30代に推奨する検査項目と、その検査でわかる病気をまとめてみました。

  • 血液検査
    脂質異常症、糖尿病、肝機能障害、高尿酸血症、感染症など
  • 上部消化管内視鏡検査(胃カメラ)
    逆流性食道炎、胃潰瘍、胃がん、胃ポリープ、十二指腸潰瘍など
  • 便潜血反応検査
    消化管出血、大腸ポリープ、大腸がんなど
  • 腹部超音波検査
    肝臓がん、脂肪肝・胆のう結石、腎結石など
  • 胸部エックス線検査、胸部CT検査
    肺炎、肺がん・肺気腫など
  • 乳房エックス線検査・乳腺超音波検査
    乳がん(女性向け)
  • 腫瘍マーカー(PSA)
    前立腺がん(男性向け)
  • 脳ドック
    脳梗塞、脳出血、未破裂脳動脈瘤など
  • 心臓ドック
    心筋梗塞、狭心症など
  • 甲状腺検査
    甲状腺機能亢進症(バセドウ病)、甲状腺機能低下症など

30代でも早過ぎない!生活習慣や体調が気になったら、人間ドックの受診の検討を

30代は、さまざまなライフイベントやそれに伴うライフスタイルの変化によって、健康が気になり始めてくる年代です。日頃から運動をしたり、十分な睡眠をとったり、バランスのよい食生活を心掛けたりすることはもちろんのこと、自分の体の状態を知る一つの方法として、人間ドックを受けることを視野に入れてもいいかもしれません。
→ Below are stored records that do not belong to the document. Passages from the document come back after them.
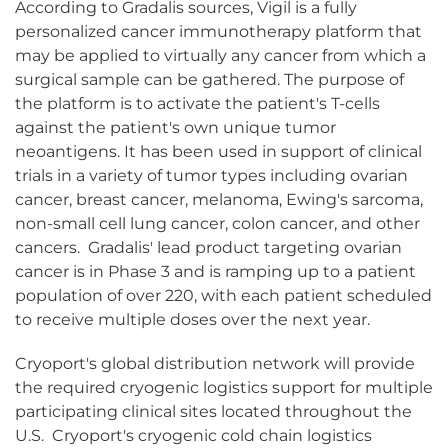
According to Gradalis sources, Vigil is a fully
personalized cancer immunotherapy platform that
may be applied to virtually any cancer from which a
surgical sample can be gathered. The purpose of
the platform is to activate the patient's T-cells
against the patient's own unique tumor
neoantigens. It has been used in support of clinical
trials in a variety of tumor types including ovarian
cancer, breast cancer, melanoma, Ewing's sarcoma,
non-small cell lung cancer, colon cancer, and other
cancers. Gradalis' lead product targeting ovarian
cancer is in Phase 3 and is ramping up to a patient
population of over 220, with each patient scheduled
to receive multiple doses over the next year.
Cryoport's global distribution network will provide
the required cryogenic logistics support for multiple
participating clinical sites located throughout the
U.S. Cryoport's cryogenic cold chain logistics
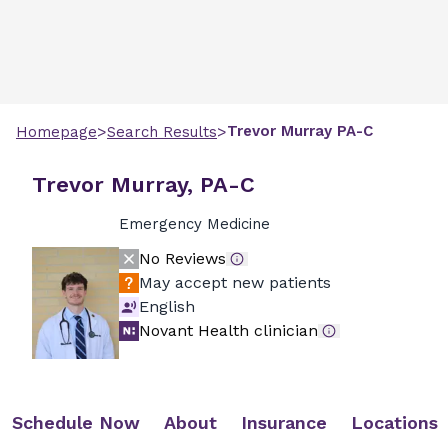
>
>
Trevor
Murray
PA-C
Homepage
Search Results
Trevor Murray, PA-C
Emergency Medicine
No Reviews
May accept new patients
English
Novant Health clinician
Schedule Now
About
Insurance
Locations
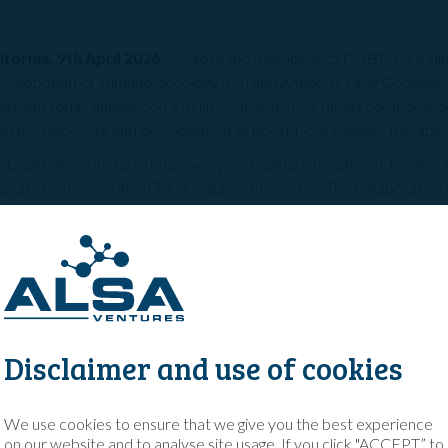
fornia, 9th April 2026
– Oxford BioTherapeutics (“OBT”), is a cl
development of immuno-oncology (IO) and Antibody Drug Conjugat
tform today announced a multi-year, selective target collaboratio
 the discovery and development of novel T-cell engager therapies
y OGAP®-Verify target discovery and validation platform, to identi
enerate next-generation T-cell engager molecules. The collaboratio
 the design and delivery of development candidates, highlighting t
ry and preclinical development platform. Subsequent research, de
 be led by BMS.
, OBT will receive an upfront inclusive of research funding and the 
and royalties on commercialised products from BMS. Financial t
s OBT’s third partnership with a major pharmaceutical company in
Disclaimer and use of cookies
 and Roche in 2025.
Squibb, a global leader in oncology, represents an important milestone 
We use cookies to ensure that we give you the best experience
with leading pharmaceutical companies,” said Christian Rohlff, PhD, Ch
on our website and to analyse site usage. If you click "ACCEPT” to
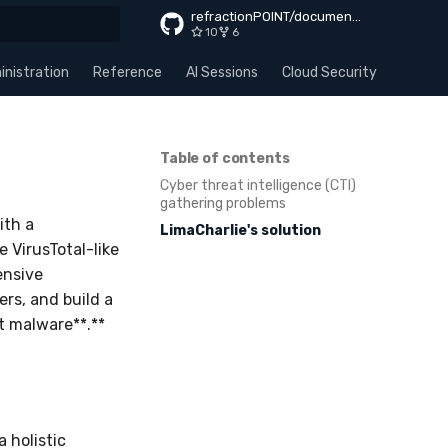
refractionPOINT/documentation
10
6
rt searching
nistration
Reference
AI Sessions
Cloud Security
Apps
Table of contents
Cyber threat intelligence (CTI)
gathering problems
ith a
LimaCharlie's solution
e VirusTotal-like
ensive
rs, and build a
st malware**.**
 holistic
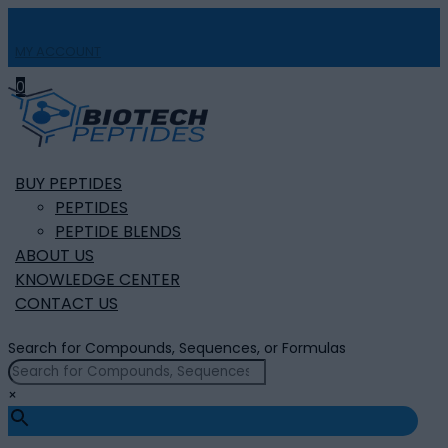
MY ACCOUNT

0
BUY PEPTIDES
PEPTIDES
PEPTIDE BLENDS
ABOUT US
KNOWLEDGE CENTER
CONTACT US
Search for Compounds, Sequences, or Formulas
×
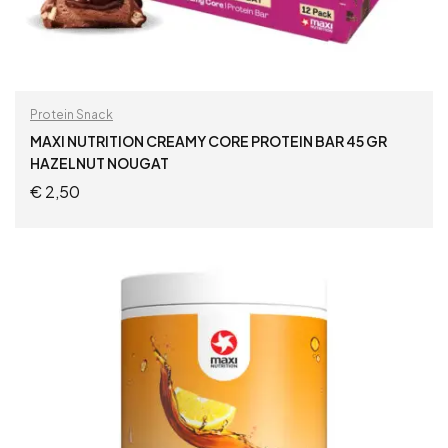
Protein Snack
MAXI NUTRITION CREAMY CORE PROTEIN BAR 45 GR
HAZELNUT NOUGAT
€
2,50
ADD TO CART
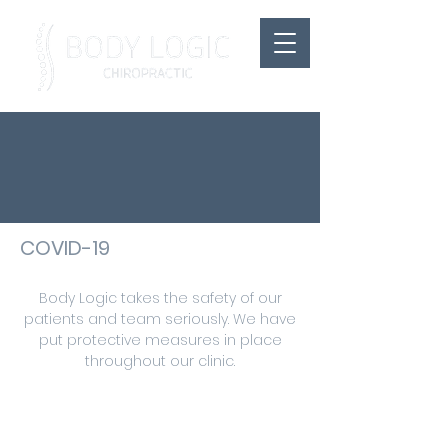
COVID-19
Body Logic takes the safety of our
patients and team seriously. We have
put protective measures in place
throughout our clinic.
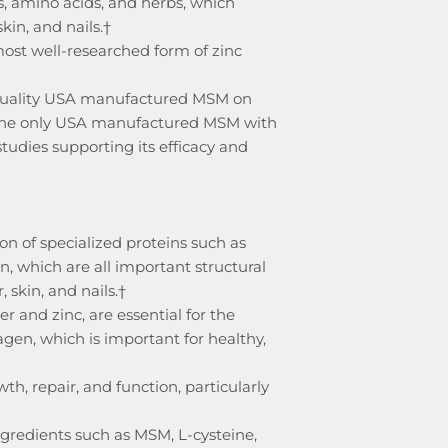
s, amino acids, and herbs, which
skin, and nails.†
ost well-researched form of zinc
quality USA manufactured MSM on
the only USA manufactured MSM with
tudies supporting its efficacy and
on of specialized proteins such as
in, which are all important structural
 skin, and nails.†
r and zinc, are essential for the
lagen, which is important for healthy,
wth, repair, and function, particularly
ngredients such as MSM, L-cysteine,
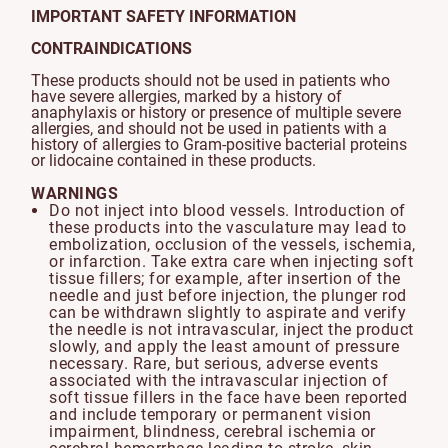
IMPORTANT SAFETY INFORMATION
CONTRAINDICATIONS
These products should not be used in patients who
have severe allergies, marked by a history of
anaphylaxis or history or presence of multiple severe
allergies, and should not be used in patients with a
history of allergies to Gram-positive bacterial proteins
or lidocaine contained in these products.
WARNINGS
Do not inject into blood vessels. Introduction of
these products into the vasculature may lead to
embolization, occlusion of the vessels, ischemia,
or infarction. Take extra care when injecting soft
tissue fillers; for example, after insertion of the
needle and just before injection, the plunger rod
can be withdrawn slightly to aspirate and verify
the needle is not intravascular, inject the product
slowly, and apply the least amount of pressure
necessary. Rare, but serious, adverse events
associated with the intravascular injection of
soft tissue fillers in the face have been reported
and include temporary or permanent vision
impairment, blindness, cerebral ischemia or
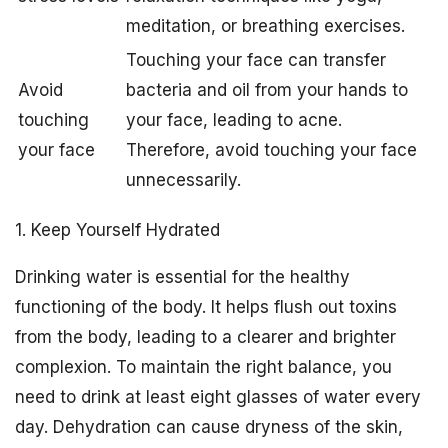
meditation, or breathing exercises.
Touching your face can transfer
Avoid
bacteria and oil from your hands to
touching
your face, leading to acne.
your face
Therefore, avoid touching your face
unnecessarily.
1. Keep Yourself Hydrated
Drinking water is essential for the healthy
functioning of the body. It helps flush out toxins
from the body, leading to a clearer and brighter
complexion. To maintain the right balance, you
need to drink at least eight glasses of water every
day. Dehydration can cause dryness of the skin,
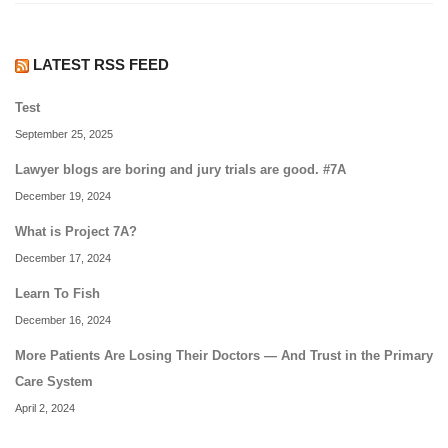
LATEST RSS FEED
Test
September 25, 2025
Lawyer blogs are boring and jury trials are good. #7A
December 19, 2024
What is Project 7A?
December 17, 2024
Learn To Fish
December 16, 2024
More Patients Are Losing Their Doctors — And Trust in the Primary
Care System
April 2, 2024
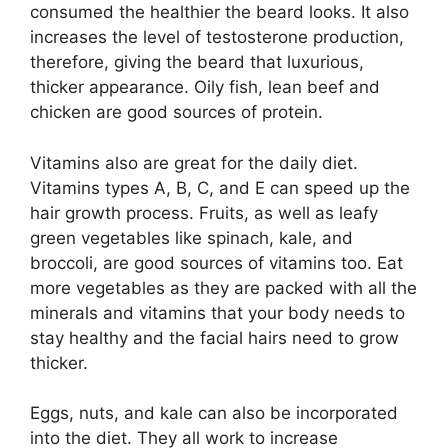
consumed the healthier the beard looks. It also
increases the level of testosterone production,
therefore, giving the beard that luxurious,
thicker appearance. Oily fish, lean beef and
chicken are good sources of protein.
Vitamins also are great for the daily diet.
Vitamins types A, B, C, and E can speed up the
hair growth process. Fruits, as well as leafy
green vegetables like spinach, kale, and
broccoli, are good sources of vitamins too. Eat
more vegetables as they are packed with all the
minerals and vitamins that your body needs to
stay healthy and the facial hairs need to grow
thicker.
Eggs, nuts, and kale can also be incorporated
into the diet. They all work to increase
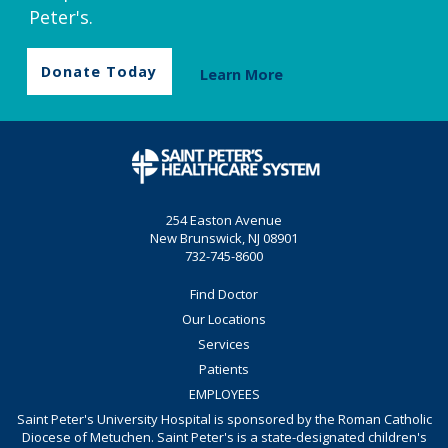
Peter's.
Donate Today
Learn More
254 Easton Avenue
New Brunswick, NJ 08901
732-745-8600
Find Doctor
Our Locations
Services
Patients
EMPLOYEES
Saint Peter's University Hospital is sponsored by the Roman Catholic
Diocese of Metuchen. Saint Peter's is a state-designated children's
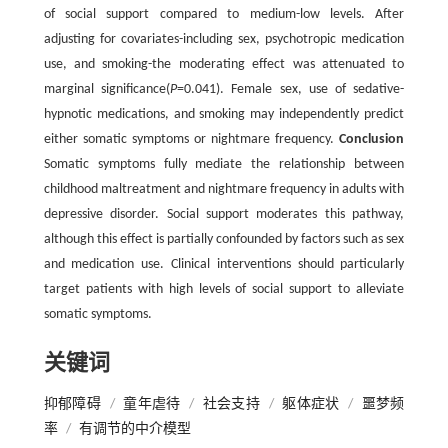
of social support compared to medium-low levels. After
adjusting for covariates-including sex, psychotropic medication
use, and smoking-the moderating effect was attenuated to
marginal significance(
P
=0.041). Female sex, use of sedative-
hypnotic medications, and smoking may independently predict
either somatic symptoms or nightmare frequency.
Conclusion
Somatic symptoms fully mediate the relationship between
childhood maltreatment and nightmare frequency in adults with
depressive disorder. Social support moderates this pathway,
although this effect is partially confounded by factors such as sex
and medication use. Clinical interventions should particularly
target patients with high levels of social support to alleviate
somatic symptoms.
关键词
抑郁障碍
/
童年虐待
/
社会支持
/
躯体症状
/
噩梦频
率
/
有调节的中介模型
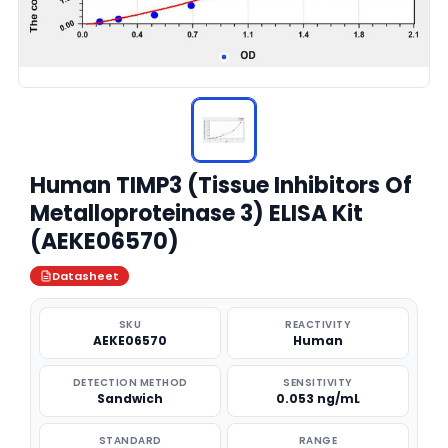
Human TIMP3 (Tissue Inhibitors Of
Metalloproteinase 3) ELISA Kit
(AEKE06570)
Datasheet
SKU
REACTIVITY
AEKE06570
Human
DETECTION METHOD
SENSITIVITY
Sandwich
0.053 ng/mL
STANDARD
RANGE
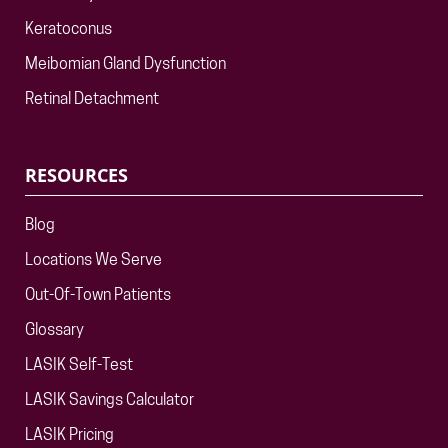
Keratoconus
Meibomian Gland Dysfunction
Retinal Detachment
RESOURCES
Blog
Locations We Serve
Out-Of-Town Patients
Glossary
LASIK Self-Test
LASIK Savings Calculator
LASIK Pricing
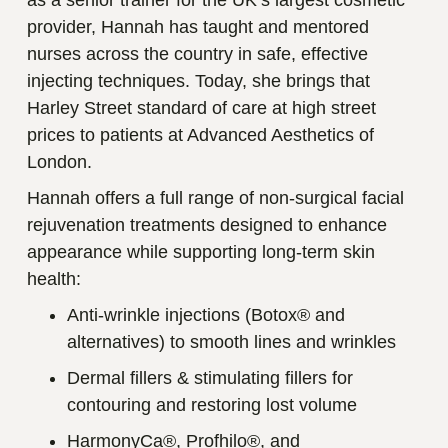
provider, Hannah has taught and mentored
nurses across the country in safe, effective
injecting techniques. Today, she brings that
Harley Street standard of care at high street
prices to patients at Advanced Aesthetics of
London.
Hannah offers a full range of non-surgical facial
rejuvenation treatments designed to enhance
appearance while supporting long-term skin
health:
Anti-wrinkle injections (Botox® and
alternatives) to smooth lines and wrinkles
Dermal fillers & stimulating fillers for
contouring and restoring lost volume
HarmonyCa®, Profhilo®, and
特に、生活習慣が乱れがちで、自覚症状はないものの健康が気になる人は、人間ドックを検討してみてもよいでしょう。

人間ドックを受ける頻度は、原則として年1回程度が望ましいとされています。特にがん・心臓病・脳卒中のいわゆる「三大疾患」は年齢を重ねるとともにリスクが高くなる病気。30代のうちから人間ドックで体の状態を把握することで、これらのリスクの芽を摘み取り、早いうちから、予防・対策ができます。

人間ドックが受けられる病院を探すときは「機能評価認定施設」を参考にしてみよう

人間ドックを受けられる場所は、大きな病院からクリニックまでたくさんありますが、受診先を選ぶ指標としては、日本人間ドック学会の「機能評価認定施設」を参考にするとよいでしょう。

この「機能評価認定施設」とは、日本人間ドック学会が定める複数の審査項目をクリアした優良施設のことをいいます。人間ドックを受診する人が安心して健診を受けるための一つの指標になるでしょう。

なお、機能評価認定施設は、日本人間ドック健診協会が運営する『e人間ドック』から探すことが可能です。『e人間ドック』「認定施設」(運営:日本人間ドック健診協会/監修:日本人間ドック学会 機能評価委員会)

まとめ:30代でも人間ドックを受診する必要はある

人間ドックは、「高齢者のみが受けるべき検査」ではありません。今回触れたように、生活習慣病などの病気のリスクは、30代でも生じるものです。また、女性特有のがんなど、若いうちからかかりやすいものもあります。

自身の普段の生活や体調を振り返り、気になる点があれば、人間ドックの受診を検討してみましょう。